I'm considering moving to a somewhat different system, based loosely on runes from Forged in Magic, Reforged. In this homebrew system, every permanent item requires one or more runes to power it. A basic magical sword would be one rune, the staff of defense from LMoP might be two, a Well of the Worlds would be three. Characters would be able to attune items with runes up to half their character level, rounded up. So a 9th level rogue could attune items with a total of up to 5 runes. That makes it easier to attune multiple minor items, but major items will take up a lot of the available slots.

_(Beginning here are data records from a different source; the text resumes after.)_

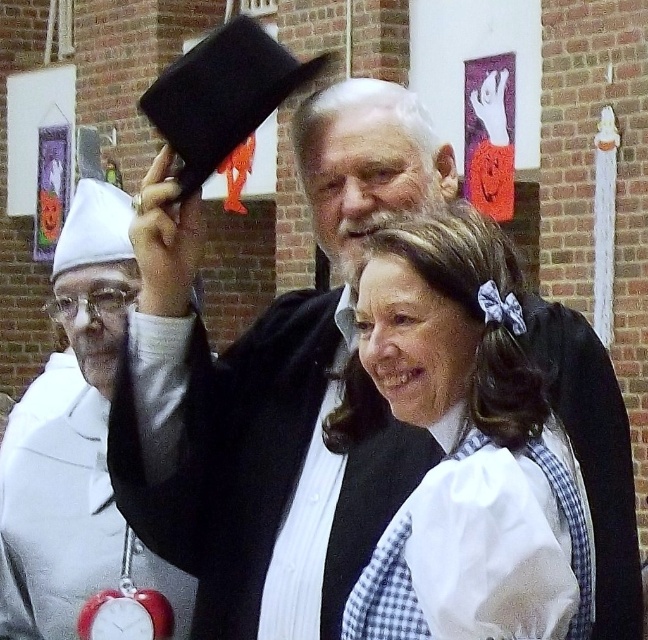
Question: Which point appears closest to the camera in this image?

Choices:
 (A) [91, 364]
 (B) [463, 278]
 (C) [340, 502]

Answer: (B)

Question: Is matte black hat at upper center below white gingham dress at center?

Choices:
 (A) no
 (B) yes

Answer: (A)

Question: Which point is closer to the camera?

Choices:
 (A) (60, 493)
 (B) (450, 488)

Answer: (B)

Question: Can you confirm if matte black hat at upper center is smaller than white cloth hat at left?

Choices:
 (A) no
 (B) yes

Answer: (B)

Question: Is matte black hat at upper center bigger than white gingham dress at center?

Choices:
 (A) no
 (B) yes

Answer: (B)

Question: Which object is the farthest from the white cloth hat at left?

Choices:
 (A) white gingham dress at center
 (B) matte black hat at upper center

Answer: (A)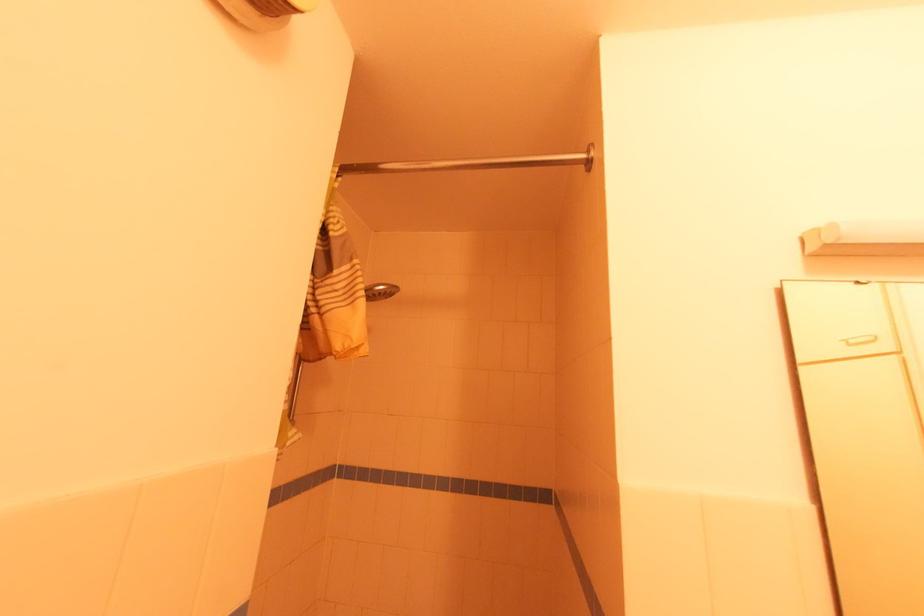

Still haven't worked out the math yet, but it seems more promising than the current attunement assignments in the DMG, which seem rather random.
 

Running Out of the Abyss as well, we started to hit the need to make decisions about attuned items at around 8th-10th level, though not with everyone. Most are only one or two items above the limit, if they've hit it yet.
 

Tormyr

Hero
I find that you run into attunement overload faster with high magic settings and conversions from earlier editions (at least with 3.5). My 5e conversion of Age of Worms had the party swimming in magic items by level (and the campaign still works even at level 20), but I have also been running a Storm King's Thunder game since the beginning of the year and have handed out almost zero magic items with the party at level 6. That game has been running well as well. I really have not had a problem with either high magic or low magic campaigns.
 

CapnZapp

Legend
At what level have you seen parties typically begin to have to deal with "attunement overload" -- the situation where the party has so many magic items that require attunement that it cannot possibly have all of them attuned at the same time?
That in itself is not a bug, it's supposed to be a feature.

To be a problem, a player must have acquired more than three items of comparable strength and that it feels appropriate that all four (five etc) should be useable at the same time.

This simply does not happen very much if you run published modules - they have considerably less loot than either the random DMG tables yield or what prev-edition modules give out.

---

In all the cases where the fourth item is clearly inferior to the other three it's an obvious solution to simply drop the weaker item. In all cases where the player agrees it might be a bit too much to be allowed all four powerful items at the same time, the rules work as intended.

I would say any houserule should aim for the remaining situations: such as when a character have brought along a family heirloom since perhaps level 1, and now at mid- to high level, that item can no longer compete for one of the three attunement slots. In this case the restriction is in the way of the story, and there is a real issue.

My suggestion is to allow a player to "split" one attunement slot into two low-power slot halves. That is, instead of attuning to one item of any power, you can use that slot to attune to two items of sufficiently lower power (as determined by player and GM).

Hint: Things that give universal bonuses (such as +1 to attacks, AC, saves etc) should never be considered "lesser", unless a very good reason (such as "using it is part of my identity" of family heirlooms above). The fact the bonus is "only" +1 instead of +2 or +3 is oterhwise not a good reason to allow it. Lesser items are items like Brooch of Shielding and Boots of Jumping that target low-level game effects (at higher levels Magic Missiles cease to be an issue, and people prefer flight/levitation/teleportation over mundane jumps and climbs). Another lesser item could be something that provides resistance to fire only, when other items start providing multiple benefits: resistance to A, B and C; or both resistance and +1 to AC for instance.

A player can then choose between attuning to 3 major items, or 6 minor items, or any combination thereof.